*** RECORDS SHOWN Section Begins ***

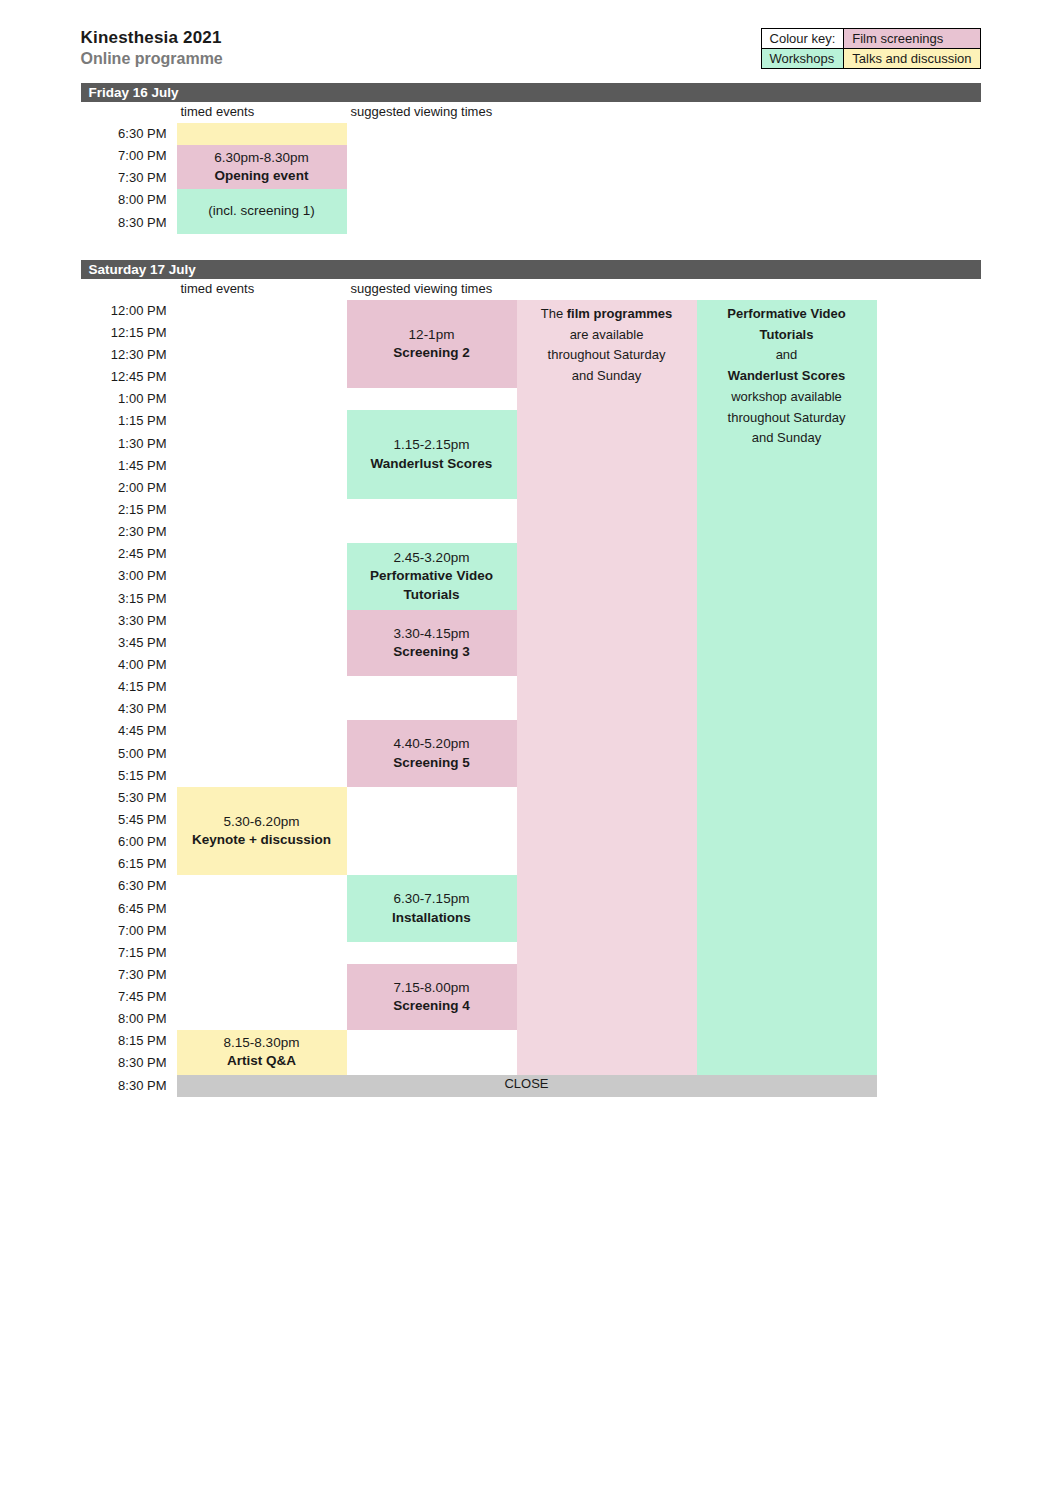Kinesthesia 2021
Online programme
| Colour key: | Film screenings |
| Workshops | Talks and discussion |
Friday 16 July
timed events
suggested viewing times
6:30 PM
7:00 PM
6.30pm-8.30pm Opening event
7:30 PM
8:00 PM
(incl. screening 1)
8:30 PM
Saturday 17 July
timed events
suggested viewing times
12:00 PM
12:15 PM
12:30 PM
12:45 PM
1:00 PM
1:15 PM
1:30 PM
1:45 PM
2:00 PM
2:15 PM
2:30 PM
2:45 PM
3:00 PM
3:15 PM
3:30 PM
3:45 PM
4:00 PM
4:15 PM
4:30 PM
4:45 PM
5:00 PM
5:15 PM
5:30 PM
5:45 PM
6:00 PM
6:15 PM
6:30 PM
6:45 PM
7:00 PM
7:15 PM
7:30 PM
7:45 PM
8:00 PM
8:15 PM
8:30 PM
8:30 PM
5.30-6.20pm Keynote + discussion
8.15-8.30pm Artist Q&A
12-1pm Screening 2
1.15-2.15pm Wanderlust Scores
2.45-3.20pm Performative Video Tutorials
3.30-4.15pm Screening 3
4.40-5.20pm Screening 5
6.30-7.15pm Installations
7.15-8.00pm Screening 4
The film programmes are available throughout Saturday and Sunday
Performative Video Tutorials and Wanderlust Scores workshop available throughout Saturday and Sunday
CLOSE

*** RECORDS SHOWN Section Ends ***

HOW TO COMPLETE THIS TASK: All entries should be given again exactly, except that pictures are to be excluded.

WRITTEN RESPONSE:
Kinesthesia 2021
Online programme
| Colour key: | Film screenings |
| Workshops | Talks and discussion |
Friday 16 July
timed events
suggested viewing times
6:30 PM
7:00 PM
6.30pm-8.30pm Opening event
7:30 PM
8:00 PM
(incl. screening 1)
8:30 PM
Saturday 17 July
timed events
suggested viewing times
12:00 PM
12:15 PM
12:30 PM
12:45 PM
1:00 PM
1:15 PM
1:30 PM
1:45 PM
2:00 PM
2:15 PM
2:30 PM
2:45 PM
3:00 PM
3:15 PM
3:30 PM
3:45 PM
4:00 PM
4:15 PM
4:30 PM
4:45 PM
5:00 PM
5:15 PM
5:30 PM
5:45 PM
6:00 PM
6:15 PM
6:30 PM
6:45 PM
7:00 PM
7:15 PM
7:30 PM
7:45 PM
8:00 PM
8:15 PM
8:30 PM
8:30 PM
5.30-6.20pm Keynote + discussion
8.15-8.30pm Artist Q&A
12-1pm Screening 2
1.15-2.15pm Wanderlust Scores
2.45-3.20pm Performative Video Tutorials
3.30-4.15pm Screening 3
4.40-5.20pm Screening 5
6.30-7.15pm Installations
7.15-8.00pm Screening 4
The film programmes are available throughout Saturday and Sunday
Performative Video Tutorials and Wanderlust Scores workshop available throughout Saturday and Sunday
CLOSE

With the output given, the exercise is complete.